Subjects like complexity, self-organization, connectionism and adaptive systems had already been studied in the 1940s and 1950s. In fields like cybernetics, researchers like Norbert Wiener, William Ross Ashby, John von Neumann and Heinz von Foerster examined complex systems using mathematics. John von Neumann discovered cellular automata and self-reproducing systems, again with only pencil and paper. Aleksandr Lyapunov and Jules Henri Poincaré worked on the foundations of chaos theory without any computer at all. At the same time Howard T. Odum, the radiation ecologist, recognised that the study of general systems required a language that could depict energetics, thermodynamic and kinetics at any system scale. Odum developed a general systems, or Universal language, based on the circuit language of electronics to fulfill this role, known as the Energy Systems Language. Between 1929-1951, Robert Maynard Hutchins at the University of Chicago had undertaken efforts to encourage innovation and interdisciplinary research in the social sciences, aided by the Ford Foundation with the interdisciplinary Division of the Social Sciences established in 1931. Numerous scholars had been actively engaged in ideas before (Tectology of Alexander Bogdanov published in 1912-1917 is a remarkable example), but in 1937 von Bertalanffy presented the general theory of systems for a conference at the University of Chicago.

The systems view was based on several fundamental ideas. First, all phenomena can be viewed as a web of relationships among elements, or a system. Second, all systems, whether electrical, biological, or social, have common patterns, behaviors, and properties that can be understood and used to develop greater insight into the behavior of complex phenomena and to move closer toward a unity of science. System philosophy, methodology and application are complementary to this science.
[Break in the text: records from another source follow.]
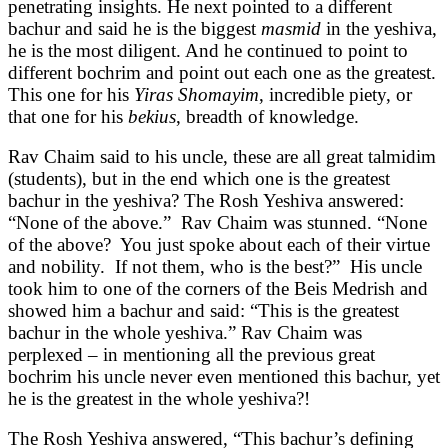
penetrating insights. He next pointed to a different
bachur and said he is the biggest
masmid
in the yeshiva,
he is the most diligent. And he continued to point to
different bochrim and point out each one as the greatest.
This one for his
Yiras Shomayim
, incredible piety, or
that one for his
bekius
, breadth of knowledge.
Rav Chaim said to his uncle, these are all great talmidim
(students), but in the end which one is the greatest
bachur in the yeshiva? The Rosh Yeshiva answered:
“None of the above.” Rav Chaim was stunned. “None
of the above? You just spoke about each of their virtue
and nobility. If not them, who is the best?” His uncle
took him to one of the corners of the Beis Medrish and
showed him a bachur and said: “This is the greatest
bachur in the whole yeshiva.” Rav Chaim was
perplexed – in mentioning all the previous great
bochrim his uncle never even mentioned this bachur, yet
he is the greatest in the whole yeshiva?!
The Rosh Yeshiva answered, “This bachur’s defining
By 1956, the Society for General Systems Research was established, renamed the International Society for Systems Science in 1988. The Cold War affected the research project for systems theory in ways that sorely disappointed many of the seminal theorists. Some began to recognize theories defined in association with systems theory had deviated from the initial General Systems Theory (GST) view. The economist Kenneth Boulding, an early researcher in systems theory, had concerns over the manipulation of systems concepts. Boulding concluded from the effects of the Cold War that abuses of power always prove consequential and that systems theory might address such issues. Since the end of the Cold War, there has been a renewed interest in systems theory with efforts to strengthen an ethical view.